[How to complete this task]
Turn the text of every item below into a single JSON list of strings, with one string for each line and no blank lines included.
The input Start Marker
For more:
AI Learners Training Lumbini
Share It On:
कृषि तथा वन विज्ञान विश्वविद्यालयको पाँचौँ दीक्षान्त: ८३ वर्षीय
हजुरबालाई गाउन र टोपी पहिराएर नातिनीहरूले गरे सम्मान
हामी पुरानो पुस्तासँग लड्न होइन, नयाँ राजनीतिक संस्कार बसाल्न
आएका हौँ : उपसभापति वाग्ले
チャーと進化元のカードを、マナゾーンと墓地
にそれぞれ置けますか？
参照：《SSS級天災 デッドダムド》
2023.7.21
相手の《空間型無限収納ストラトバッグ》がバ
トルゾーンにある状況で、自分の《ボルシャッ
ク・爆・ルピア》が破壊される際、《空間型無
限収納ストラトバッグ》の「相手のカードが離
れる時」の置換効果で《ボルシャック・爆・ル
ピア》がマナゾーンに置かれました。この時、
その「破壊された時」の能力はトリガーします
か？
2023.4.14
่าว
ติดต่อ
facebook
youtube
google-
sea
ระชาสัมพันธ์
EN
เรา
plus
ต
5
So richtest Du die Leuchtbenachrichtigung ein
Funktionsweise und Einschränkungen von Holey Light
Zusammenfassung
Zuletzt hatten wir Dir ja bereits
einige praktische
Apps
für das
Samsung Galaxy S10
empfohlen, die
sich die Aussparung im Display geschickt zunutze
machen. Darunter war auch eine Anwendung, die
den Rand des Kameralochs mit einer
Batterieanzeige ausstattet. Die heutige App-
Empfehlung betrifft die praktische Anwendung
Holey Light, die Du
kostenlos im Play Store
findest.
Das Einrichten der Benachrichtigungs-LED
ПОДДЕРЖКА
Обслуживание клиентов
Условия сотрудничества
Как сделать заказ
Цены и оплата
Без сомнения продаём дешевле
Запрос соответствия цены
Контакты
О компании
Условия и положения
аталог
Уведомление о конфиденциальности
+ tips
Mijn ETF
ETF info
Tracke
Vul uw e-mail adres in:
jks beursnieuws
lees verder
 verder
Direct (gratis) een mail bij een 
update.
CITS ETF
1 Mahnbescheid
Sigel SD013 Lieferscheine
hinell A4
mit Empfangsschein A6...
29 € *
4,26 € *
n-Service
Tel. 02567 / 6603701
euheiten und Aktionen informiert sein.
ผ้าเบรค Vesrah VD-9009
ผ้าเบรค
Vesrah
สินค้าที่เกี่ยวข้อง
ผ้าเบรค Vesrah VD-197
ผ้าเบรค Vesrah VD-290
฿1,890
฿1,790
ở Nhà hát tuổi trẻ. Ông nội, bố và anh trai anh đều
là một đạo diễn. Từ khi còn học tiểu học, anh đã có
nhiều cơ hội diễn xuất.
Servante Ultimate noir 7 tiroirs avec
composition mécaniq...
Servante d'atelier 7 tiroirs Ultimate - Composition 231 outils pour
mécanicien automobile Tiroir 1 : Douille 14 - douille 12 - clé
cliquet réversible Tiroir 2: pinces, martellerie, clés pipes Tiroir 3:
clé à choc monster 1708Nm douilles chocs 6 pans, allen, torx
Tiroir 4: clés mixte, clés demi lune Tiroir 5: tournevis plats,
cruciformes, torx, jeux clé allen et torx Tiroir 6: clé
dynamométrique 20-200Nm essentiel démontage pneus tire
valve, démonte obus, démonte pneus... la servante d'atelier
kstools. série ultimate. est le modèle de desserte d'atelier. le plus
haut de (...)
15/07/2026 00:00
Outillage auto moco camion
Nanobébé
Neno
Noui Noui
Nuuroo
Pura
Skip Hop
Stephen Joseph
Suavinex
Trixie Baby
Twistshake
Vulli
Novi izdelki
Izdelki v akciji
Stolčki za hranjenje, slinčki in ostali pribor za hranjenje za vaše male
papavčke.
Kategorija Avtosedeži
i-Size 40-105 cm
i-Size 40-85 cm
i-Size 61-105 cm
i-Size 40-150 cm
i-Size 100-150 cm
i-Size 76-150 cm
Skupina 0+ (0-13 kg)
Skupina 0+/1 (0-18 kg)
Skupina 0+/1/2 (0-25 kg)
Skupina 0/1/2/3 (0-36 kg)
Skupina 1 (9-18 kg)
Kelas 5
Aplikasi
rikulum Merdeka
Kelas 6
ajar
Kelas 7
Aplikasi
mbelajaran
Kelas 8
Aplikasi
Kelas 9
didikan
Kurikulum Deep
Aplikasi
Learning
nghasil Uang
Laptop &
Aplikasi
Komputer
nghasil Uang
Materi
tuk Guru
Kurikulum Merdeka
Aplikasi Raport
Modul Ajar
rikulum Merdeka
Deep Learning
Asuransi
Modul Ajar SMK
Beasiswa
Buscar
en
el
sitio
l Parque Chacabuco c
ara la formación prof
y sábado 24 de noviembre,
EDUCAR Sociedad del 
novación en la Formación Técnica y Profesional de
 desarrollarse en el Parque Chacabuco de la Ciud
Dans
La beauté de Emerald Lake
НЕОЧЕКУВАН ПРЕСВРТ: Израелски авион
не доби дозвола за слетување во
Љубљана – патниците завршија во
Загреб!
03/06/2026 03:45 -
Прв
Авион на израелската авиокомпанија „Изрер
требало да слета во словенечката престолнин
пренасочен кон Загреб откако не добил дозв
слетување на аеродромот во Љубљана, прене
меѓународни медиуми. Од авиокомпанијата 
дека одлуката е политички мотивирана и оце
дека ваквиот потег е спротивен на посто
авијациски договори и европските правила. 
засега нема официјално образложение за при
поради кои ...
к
The input End Marker
[Response box]
[
  "For more:",
  "AI Learners Training Lumbini",
  "Share It On:",
  "कृषि तथा वन विज्ञान विश्वविद्यालयको पाँचौँ दीक्षान्त: ८३ वर्षीय",
  "हजुरबालाई गाउन र टोपी पहिराएर नातिनीहरूले गरे सम्मान",
  "हामी पुरानो पुस्तासँग लड्न होइन, नयाँ राजनीतिक संस्कार बसाल्न",
  "आएका हौँ : उपसभापति वाग्ले",
  "チャーと進化元のカードを、マナゾーンと墓地",
  "にそれぞれ置けますか？",
  "参照：《SSS級天災 デッドダムド》",
  "2023.7.21",
  "相手の《空間型無限収納ストラトバッグ》がバ",
  "トルゾーンにある状況で、自分の《ボルシャッ",
  "ク・爆・ルピア》が破壊される際、《空間型無",
  "限収納ストラトバッグ》の「相手のカードが離",
  "れる時」の置換効果で《ボルシャック・爆・ル",
  "ピア》がマナゾーンに置かれました。この時、",
  "その「破壊された時」の能力はトリガーします",
  "か？",
  "2023.4.14",
  "่าว",
  "ติดต่อ",
  "facebook",
  "youtube",
  "google-",
  "sea",
  "ระชาสัมพันธ์",
  "EN",
  "เรา",
  "plus",
  "ต",
  "5",
  "So richtest Du die Leuchtbenachrichtigung ein",
  "Funktionsweise und Einschränkungen von Holey Light",
  "Zusammenfassung",
  "Zuletzt hatten wir Dir ja bereits",
  "einige praktische",
  "Apps",
  "für das",
  "Samsung Galaxy S10",
  "empfohlen, die",
  "sich die Aussparung im Display geschickt zunutze",
  "machen. Darunter war auch eine Anwendung, die",
  "den Rand des Kameralochs mit einer",
  "Batterieanzeige ausstattet. Die heutige App-",
  "Empfehlung betrifft die praktische Anwendung",
  "Holey Light, die Du",
  "kostenlos im Play Store",
  "findest.",
  "Das Einrichten der Benachrichtigungs-LED",
  "ПОДДЕРЖКА",
  "Обслуживание клиентов",
  "Условия сотрудничества",
  "Как сделать заказ",
  "Цены и оплата",
  "Без сомнения продаём дешевле",
  "Запрос соответствия цены",
  "Контакты",
  "О компании",
  "Условия и положения",
  "аталог",
  "Уведомление о конфиденциальности",
  "+ tips",
  "Mijn ETF",
  "ETF info",
  "Tracke",
  "Vul uw e-mail adres in:",
  "jks beursnieuws",
  "lees verder",
  " verder",
  "Direct (gratis) een mail bij een ",
  "update.",
  "CITS ETF",
  "1 Mahnbescheid",
  "Sigel SD013 Lieferscheine",
  "hinell A4",
  "mit Empfangsschein A6...",
  "29 € *",
  "4,26 € *",
  "n-Service",
  "Tel. 02567 / 6603701",
  "euheiten und Aktionen informiert sein.",
  "ผ้าเบรค Vesrah VD-9009",
  "ผ้าเบรค",
  "Vesrah",
  "สินค้าที่เกี่ยวข้อง",
  "ผ้าเบรค Vesrah VD-197",
  "ผ้าเบรค Vesrah VD-290",
  "฿1,890",
  "฿1,790",
  "ở Nhà hát tuổi trẻ. Ông nội, bố và anh trai anh đều",
  "là một đạo diễn. Từ khi còn học tiểu học, anh đã có",
  "nhiều cơ hội diễn xuất.",
  "Servante Ultimate noir 7 tiroirs avec",
  "composition mécaniq...",
  "Servante d'atelier 7 tiroirs Ultimate - Composition 231 outils pour",
  "mécanicien automobile Tiroir 1 : Douille 14 - douille 12 - clé",
  "cliquet réversible Tiroir 2: pinces, martellerie, clés pipes Tiroir 3:",
  "clé à choc monster 1708Nm douilles chocs 6 pans, allen, torx",
  "Tiroir 4: clés mixte, clés demi lune Tiroir 5: tournevis plats,",
  "cruciformes, torx, jeux clé allen et torx Tiroir 6: clé",
  "dynamométrique 20-200Nm essentiel démontage pneus tire",
  "valve, démonte obus, démonte pneus... la servante d'atelier",
  "kstools. série ultimate. est le modèle de desserte d'atelier. le plus",
  "haut de (...)",
  "15/07/2026 00:00",
  "Outillage auto moco camion",
  "Nanobébé",
  "Neno",
  "Noui Noui",
  "Nuuroo",
  "Pura",
  "Skip Hop",
  "Stephen Joseph",
  "Suavinex",
  "Trixie Baby",
  "Twistshake",
  "Vulli",
  "Novi izdelki",
  "Izdelki v akciji",
  "Stolčki za hranjenje, slinčki in ostali pribor za hranjenje za vaše male",
  "papavčke.",
  "Kategorija Avtosedeži",
  "i-Size 40-105 cm",
  "i-Size 40-85 cm",
  "i-Size 61-105 cm",
  "i-Size 40-150 cm",
  "i-Size 100-150 cm",
  "i-Size 76-150 cm",
  "Skupina 0+ (0-13 kg)",
  "Skupina 0+/1 (0-18 kg)",
  "Skupina 0+/1/2 (0-25 kg)",
  "Skupina 0/1/2/3 (0-36 kg)",
  "Skupina 1 (9-18 kg)",
  "Kelas 5",
  "Aplikasi",
  "rikulum Merdeka",
  "Kelas 6",
  "ajar",
  "Kelas 7",
  "Aplikasi",
  "mbelajaran",
  "Kelas 8",
  "Aplikasi",
  "Kelas 9",
  "didikan",
  "Kurikulum Deep",
  "Aplikasi",
  "Learning",
  "nghasil Uang",
  "Laptop &",
  "Aplikasi",
  "Komputer",
  "nghasil Uang",
  "Materi",
  "tuk Guru",
  "Kurikulum Merdeka",
  "Aplikasi Raport",
  "Modul Ajar",
  "rikulum Merdeka",
  "Deep Learning",
  "Asuransi",
  "Modul Ajar SMK",
  "Beasiswa",
  "Buscar",
  "en",
  "el",
  "sitio",
  "l Parque Chacabuco c",
  "ara la formación prof",
  "y sábado 24 de noviembre,",
  "EDUCAR Sociedad del ",
  "novación en la Formación Técnica y Profesional de",
  " desarrollarse en el Parque Chacabuco de la Ciud",
  "Dans",
  "La beauté de Emerald Lake",
  "НЕОЧЕКУВАН ПРЕСВРТ: Израелски авион",
  "не доби дозвола за слетување во",
  "Љубљана – патниците завршија во",
  "Загреб!",
  "03/06/2026 03:45 -",
  "Прв",
  "Авион на израелската авиокомпанија „Изрер",
  "требало да слета во словенечката престолнин",
  "пренасочен кон Загреб откако не добил дозв",
  "слетување на аеродромот во Љубљана, прене",
  "меѓународни медиуми. Од авиокомпанијата ",
  "дека одлуката е политички мотивирана и оце",
  "дека ваквиот потег е спротивен на посто",
  "авијациски договори и европските правила. ",
  "засега нема официјално образложение за при",
  "поради кои ...",
  "к"
]